Time Series Analytics (TSA) is a set of statistical methods to analyse time-series data in order to extract relevant patterns to help predict future behaviour. Waylay offers a powerful Time Series Analytics Module that automates much of the data science tasks behind TSA and enables users to immediately deploy analytical models in production. In today’s post, we look at how TSA helps a precision fishing farm to optimise the yield for their fish production.
Start with the basics, what impacts farm production yield?
One of the biggest factors impacting the farm’s yield is the water quality in the fish tanks. The water quality is measured with specific IoT devices installed in the fish tanks which provide time-based metrics on water attributes such as: pH, temperature, dissolved O2 and more. There needs to be a delicate balance between all of them at all times in order to ensure the impact on the growth of the fish is kept within desired ranges.
Another important factor is the food quality and quantity and the feeding schedules of the fish. If fish are overfed, food is wasted, money is lost and fish health is at risk. If they’re underfed, it will negatively impact fish growth. It’s important therefore to also optimise the feeding process.
What is IoT data analysis expected to deliver?
Once the factors that most impact the yield are identified, there is a clearer, albeit still generic understanding of the type of goals that data analysis should achieve. The fish farm is therefore looking at using their IoT device data to:
- monitor water quality
- optimise feeding schedules
- raise alarms when conditions fall below optimum
- steer aquaculture equipment
- reduce energy consumption
How can the farm’s objectives be achieved with time series analytics?
The use cases have been defined starting from a number of frequent business scenarios described by the marine engineers and operations managers of the farm.
- Anomaly detection – A water pump failure may indicate a posisble blockage, in which case the farm’s operations manager needs to be notified so they can immediately intervene.

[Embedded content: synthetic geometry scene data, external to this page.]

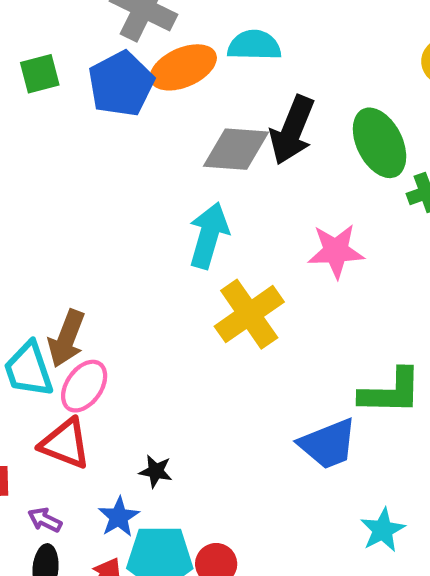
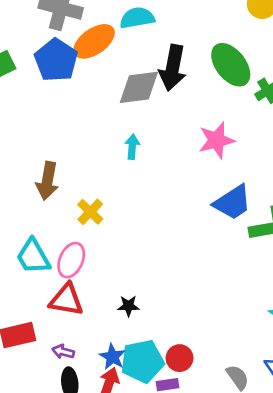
cyan arrow: (209, 235) -> (132, 147), size x0.6
yellow cross: (249, 314) -> (90, 212), moved, size x0.6
brown arrow: (67, 339) -> (47, 181), moved
blue trapezoid: (328, 444) -> (233, 202), moved
blue star: (119, 517) -> (112, 357), moved

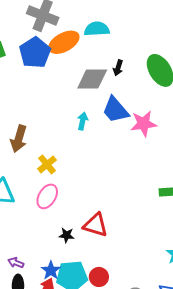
black arrow: (173, 68) -> (118, 68), size x0.5
blue trapezoid: (233, 202) -> (115, 110), moved, turned 76
pink ellipse: (71, 260) -> (47, 196), moved
red triangle: (66, 300) -> (95, 225), moved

- Outlier / anomaly detection – Sudden low water pH levels indicate increased acidity and should prompt the pump to automatically pump more oxygen into the water until it reaches the desired levels.

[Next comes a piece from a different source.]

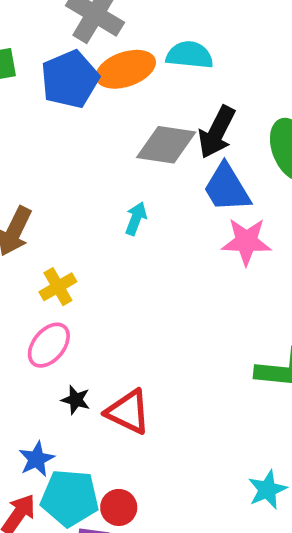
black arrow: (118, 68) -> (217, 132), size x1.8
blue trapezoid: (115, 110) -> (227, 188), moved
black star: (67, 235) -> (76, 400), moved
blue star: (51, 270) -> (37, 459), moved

- Seasonality pattern – Changes in the normal daily fluctuations of water pH levels as influenced by light levels may indicate a bigger issue that can impact the health of the fish (light sources are blocked, presence of microorganisms in the water). In this case, the engineers or farm mechanics should be alerted to further investigate the fish tanks.
- Forecasting / time-to-target prediction – For the automated feeding machines that the farm is using for each fish tank, it would be useful to know when the machines need to be replenished so that new orders are placed in time and there’s no risk of inventory interruptions.
How to create an anomaly detection model and deploy it in production in 5 minutes, with Waylay TSA
Let’s take the first scenario that we described above, alerting the operations manager when there’s a water pump failure, and go step-by-step to see how you can achieve that, from training the model on historical data to applying it in production to real-time sensor data, in just 5 minutes.
Watch the demo video or follow the step-by-step text description below.
- Open the TSA Designer from the Waylay management console, after you log in your Waylay environment.
- Select the resource (ie: IoT device) for which you want to analyse the data and build the analytical model, in our case the water pump that pumps oxygen in the fish tank.
- Explore/inspect the historical data from the device and define what is the normal behaviour for the water pump over a specific period of time. This normal behaviour in our case translates into number of rotations per minute.
- Choose an algorithm to express the normal behaviour or let Waylay TSA auto-magically choose it for you. It does this by analysing the data set that you selected and looking for specific patterns. We have a set of typical off-the-shelf algorithms (arima, sarima, ols etc.) or you can add your own Python algorithm.
- Create the model by applying the selected algorithm to your preferred data set. Waylay TSA calculates that the water pump’s normal functioning is at around 600 rotations per minute, with an expected deviation range of +-100rpm (so as low as 500 or as high as 700 rotations per minute is still within normal range).
- Test the model by applying it to a data set with known anomalous behaviour. It should flag all data points outside the normal range as anomalies.
- Save the configuration and store it as an anomaly-detection model for the water pump rotation.
- Put the model in production by going to the Rule Designer straight from the TSA Designer to create a business rule with your newly created model as a sensor input. Set your rule to automatically send an SMS to the operations manager as soon as an anomaly is detected.
- Deploy and execute in real-time or periodically. The model you’ve just created in the TSA Designer is now being applied on real-time data coming from the water pump. As soon as the model finds and flags an anomaly in the real-time data, it will alert the operations manager.
- Change the analytical model at any time without impacting production, the business rule will also be automatically updated in real time.